* WHAT NEEDS TO BE DONE:
In the text about printer hammer technology, what material is the hammer brazed to the center-top of the leaf spring made of?

* TEXT BLOCK:
____

A character matrix printer has also been produced. In this printer, the hammers are machined from an oval of magnetically permeable stainless steel, and the hammer-tips form vertical rows.

The original technology, patented by Printronix in 1974, has the top of a stiff leaf spring held back by a magnetic pole-piece. A tungsten carbide hammer is brazed to the center-top of the leaf spring. When it produces a dot, a coil (electromagnet) wrapped around the pole-piece neutralizes the magnetic field. The leaf spring snaps the hammer away from the pole-piece, pushing the hammer out against a ribbon and placing an image of a dot onto the paper.

Recent designs have performed complex optimizations in the magnetic circuit, and eliminated unwanted resonances in the spring. The result was a near-doubling of speed. Other improvements include the use of electrical discharge machining to produce complex, three-dimensional hammers that trade-off the magnetic circuit, mechanical resonances, and printing speed.

Normal wear usually occurs when the spring rubs against the pole-piece as it returns. This causes the pole-piece to wear, eventually requiring the pole pieces to be reground and recertified.

Hexavalent chrome plating on the pole-piece, combined with careful design, more than doubles speeds and improves life-span. It produces approximately a billion impressions per hammer.

____

* ITEMS:
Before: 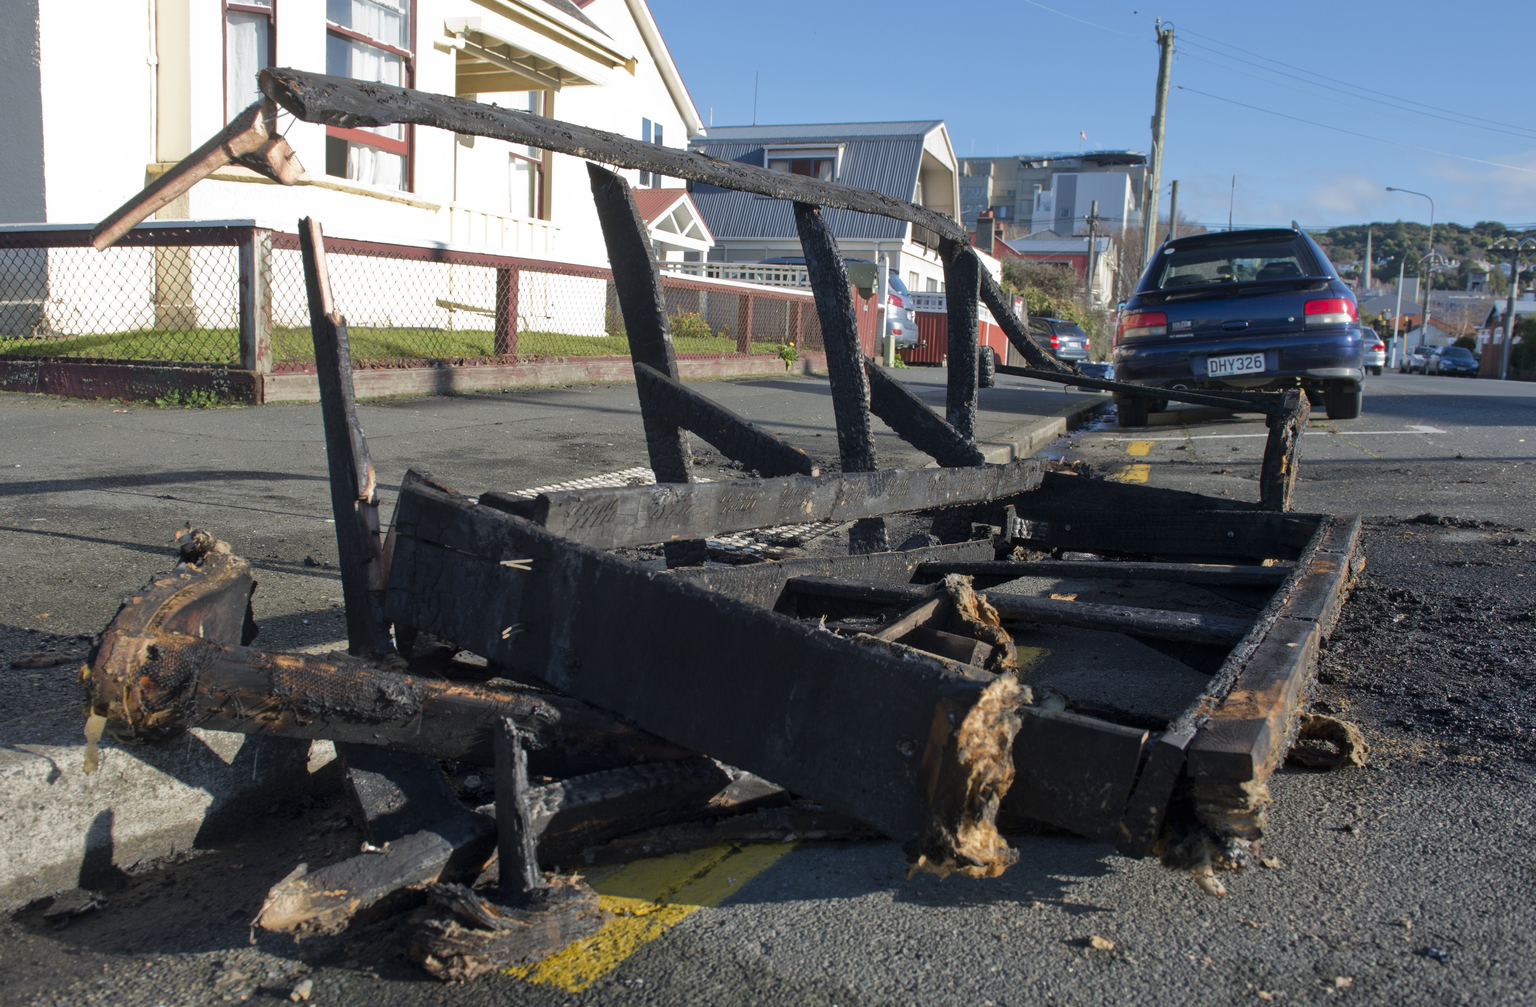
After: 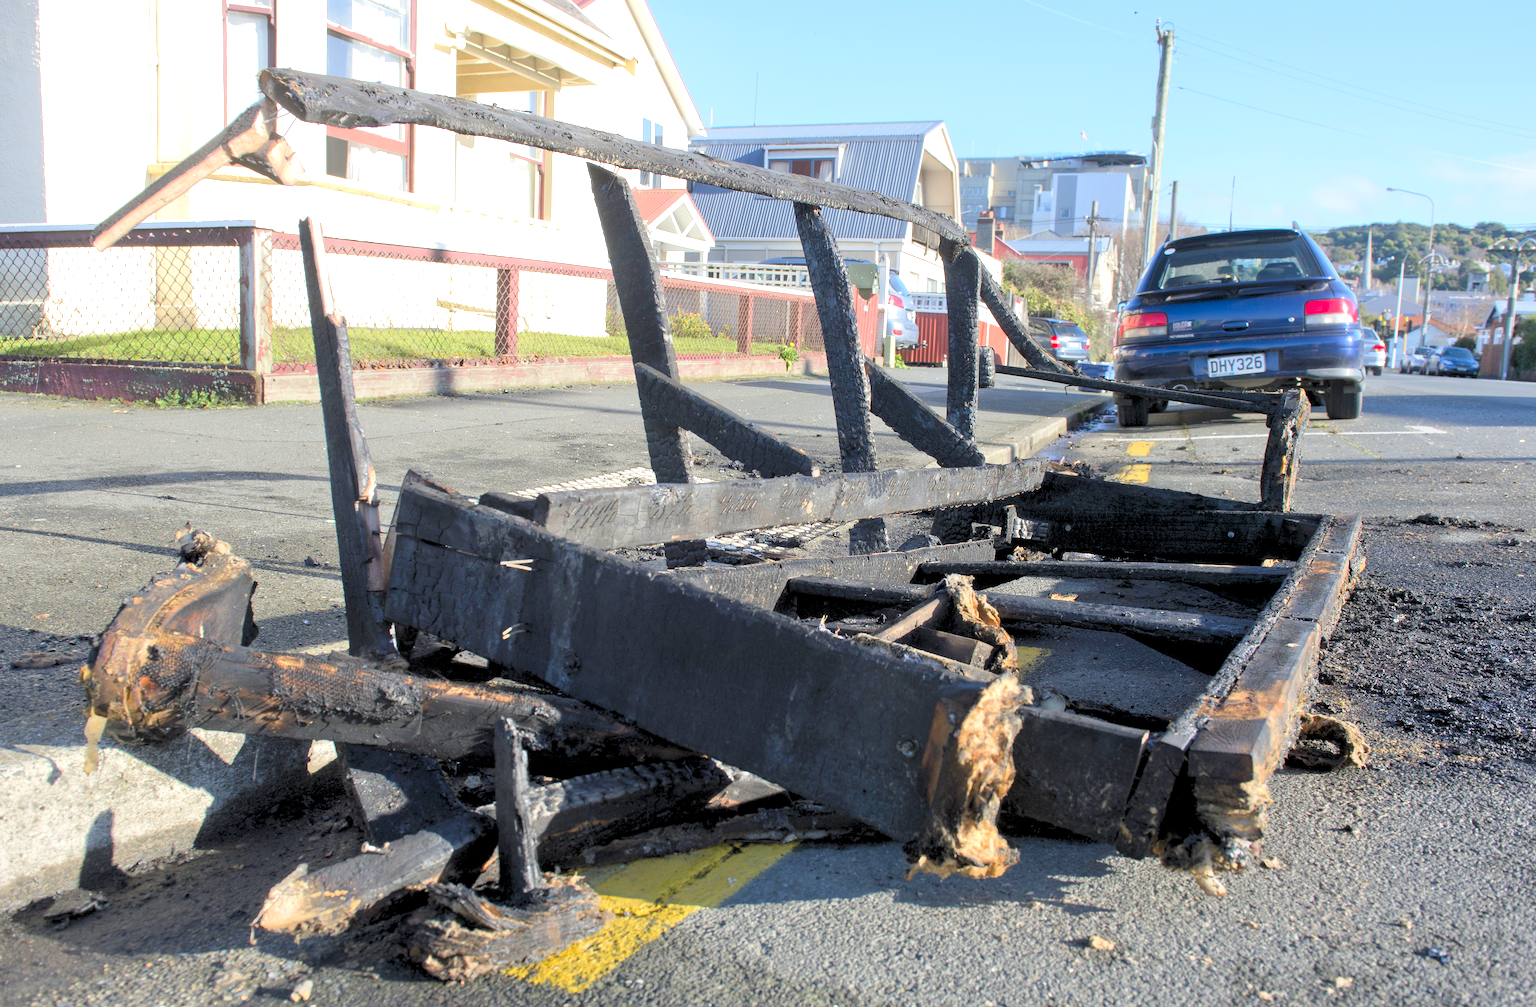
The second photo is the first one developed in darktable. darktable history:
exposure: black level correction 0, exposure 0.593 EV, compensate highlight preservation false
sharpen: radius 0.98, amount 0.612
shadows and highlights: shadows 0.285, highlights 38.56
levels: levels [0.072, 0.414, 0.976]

____

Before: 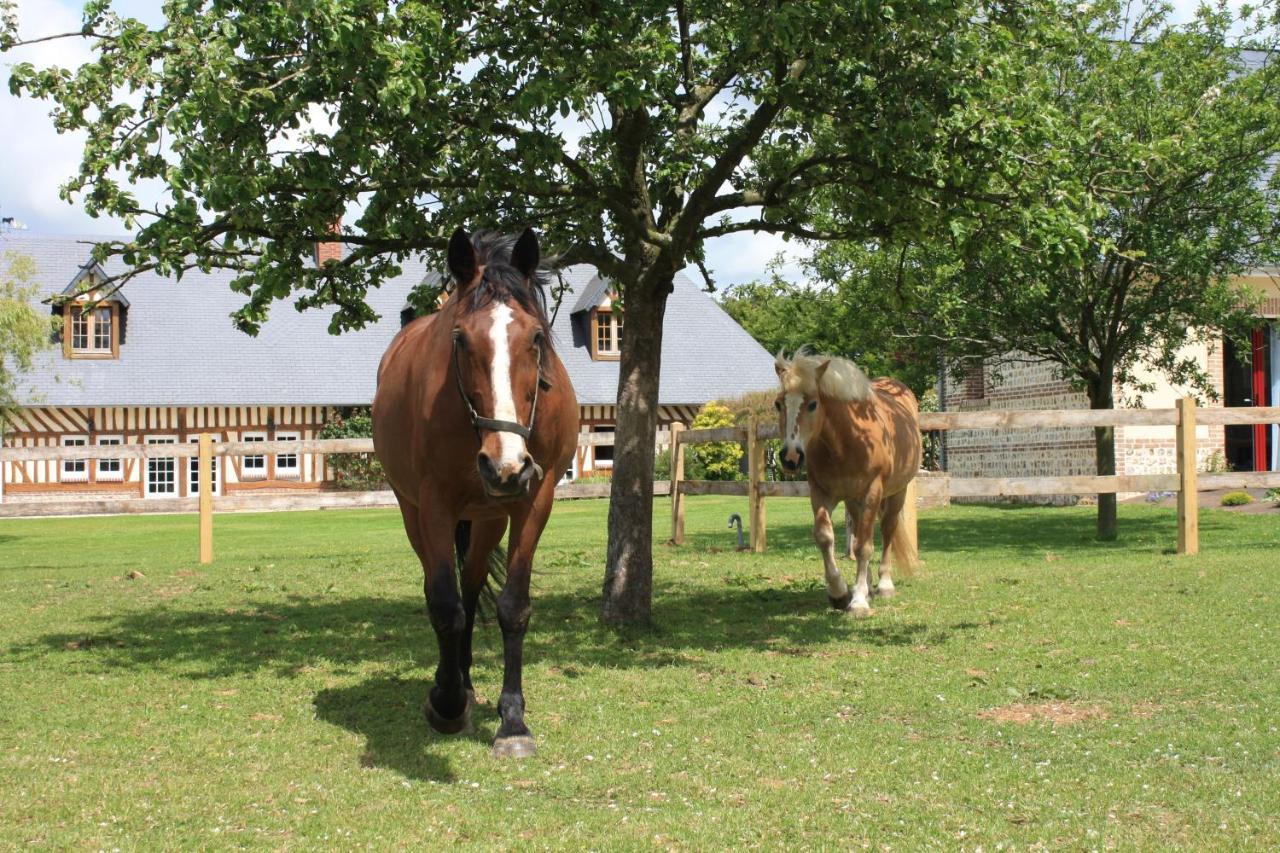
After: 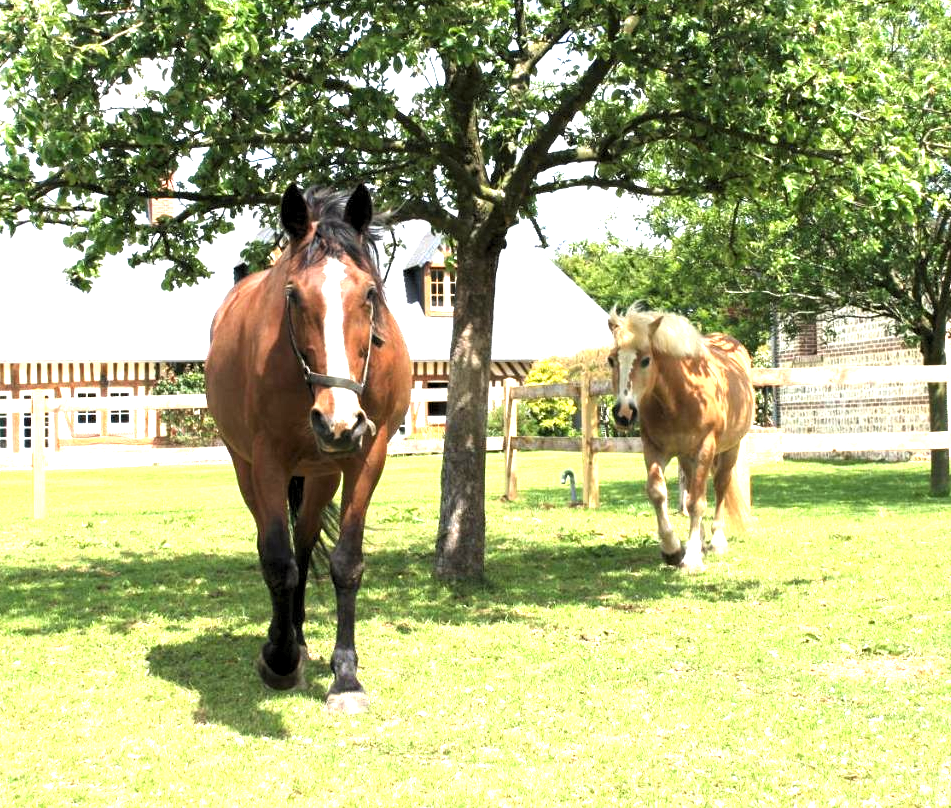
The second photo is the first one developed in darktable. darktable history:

____

* THE RESPONSE:
Tungsten carbide.